Produce exactly the lines starting at the one containing "903 330 2034.9" and ending at the last line of the material, with nothing added.

* **PROVIDED ENTRIES**
= Beginning of Section =

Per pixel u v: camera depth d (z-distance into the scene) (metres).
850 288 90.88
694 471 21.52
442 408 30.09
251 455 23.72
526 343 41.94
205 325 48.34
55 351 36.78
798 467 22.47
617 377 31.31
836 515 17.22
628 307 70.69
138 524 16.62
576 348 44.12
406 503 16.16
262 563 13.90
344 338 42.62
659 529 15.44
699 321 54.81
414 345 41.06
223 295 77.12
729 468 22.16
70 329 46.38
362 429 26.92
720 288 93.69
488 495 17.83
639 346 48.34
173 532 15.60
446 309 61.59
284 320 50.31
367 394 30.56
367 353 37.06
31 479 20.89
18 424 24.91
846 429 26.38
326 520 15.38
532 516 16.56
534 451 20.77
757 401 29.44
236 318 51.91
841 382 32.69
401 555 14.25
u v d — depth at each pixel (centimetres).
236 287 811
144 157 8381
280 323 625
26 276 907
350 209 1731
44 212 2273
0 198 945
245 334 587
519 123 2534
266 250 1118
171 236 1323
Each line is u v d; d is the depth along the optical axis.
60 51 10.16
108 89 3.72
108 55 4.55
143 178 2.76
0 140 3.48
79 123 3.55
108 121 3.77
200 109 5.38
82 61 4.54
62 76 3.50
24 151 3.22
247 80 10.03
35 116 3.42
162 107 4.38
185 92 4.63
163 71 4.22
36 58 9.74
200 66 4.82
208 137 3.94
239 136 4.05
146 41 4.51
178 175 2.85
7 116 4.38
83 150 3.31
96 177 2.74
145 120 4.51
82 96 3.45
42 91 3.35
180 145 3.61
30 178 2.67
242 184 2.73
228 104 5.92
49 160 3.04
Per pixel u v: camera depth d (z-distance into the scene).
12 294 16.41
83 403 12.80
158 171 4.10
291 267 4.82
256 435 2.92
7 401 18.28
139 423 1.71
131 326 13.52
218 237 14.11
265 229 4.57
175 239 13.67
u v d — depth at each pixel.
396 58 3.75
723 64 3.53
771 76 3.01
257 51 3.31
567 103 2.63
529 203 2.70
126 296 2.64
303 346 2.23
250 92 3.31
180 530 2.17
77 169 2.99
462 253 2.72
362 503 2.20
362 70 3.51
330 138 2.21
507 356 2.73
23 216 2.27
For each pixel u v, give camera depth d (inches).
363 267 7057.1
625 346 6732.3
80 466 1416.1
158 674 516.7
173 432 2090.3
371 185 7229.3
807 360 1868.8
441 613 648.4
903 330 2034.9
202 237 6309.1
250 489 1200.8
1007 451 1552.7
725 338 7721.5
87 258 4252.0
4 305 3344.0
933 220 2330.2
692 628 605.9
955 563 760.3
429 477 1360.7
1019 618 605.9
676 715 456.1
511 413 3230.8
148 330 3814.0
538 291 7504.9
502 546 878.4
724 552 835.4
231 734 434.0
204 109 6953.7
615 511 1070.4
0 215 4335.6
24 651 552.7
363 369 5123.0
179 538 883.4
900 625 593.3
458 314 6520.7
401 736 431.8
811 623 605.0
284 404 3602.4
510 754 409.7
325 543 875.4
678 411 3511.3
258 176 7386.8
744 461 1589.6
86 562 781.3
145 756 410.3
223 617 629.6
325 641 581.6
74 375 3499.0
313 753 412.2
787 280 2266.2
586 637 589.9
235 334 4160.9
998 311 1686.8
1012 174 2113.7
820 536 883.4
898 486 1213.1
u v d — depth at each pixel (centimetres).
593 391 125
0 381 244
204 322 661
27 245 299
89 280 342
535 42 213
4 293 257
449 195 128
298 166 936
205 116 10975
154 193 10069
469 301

= End of Section =

* **ANSWER BOX**
903 330 2034.9
202 237 6309.1
250 489 1200.8
1007 451 1552.7
725 338 7721.5
87 258 4252.0
4 305 3344.0
933 220 2330.2
692 628 605.9
955 563 760.3
429 477 1360.7
1019 618 605.9
676 715 456.1
511 413 3230.8
148 330 3814.0
538 291 7504.9
502 546 878.4
724 552 835.4
231 734 434.0
204 109 6953.7
615 511 1070.4
0 215 4335.6
24 651 552.7
363 369 5123.0
179 538 883.4
900 625 593.3
458 314 6520.7
401 736 431.8
811 623 605.0
284 404 3602.4
510 754 409.7
325 543 875.4
678 411 3511.3
258 176 7386.8
744 461 1589.6
86 562 781.3
145 756 410.3
223 617 629.6
325 641 581.6
74 375 3499.0
313 753 412.2
787 280 2266.2
586 637 589.9
235 334 4160.9
998 311 1686.8
1012 174 2113.7
820 536 883.4
898 486 1213.1
u v d — depth at each pixel (centimetres).
593 391 125
0 381 244
204 322 661
27 245 299
89 280 342
535 42 213
4 293 257
449 195 128
298 166 936
205 116 10975
154 193 10069
469 301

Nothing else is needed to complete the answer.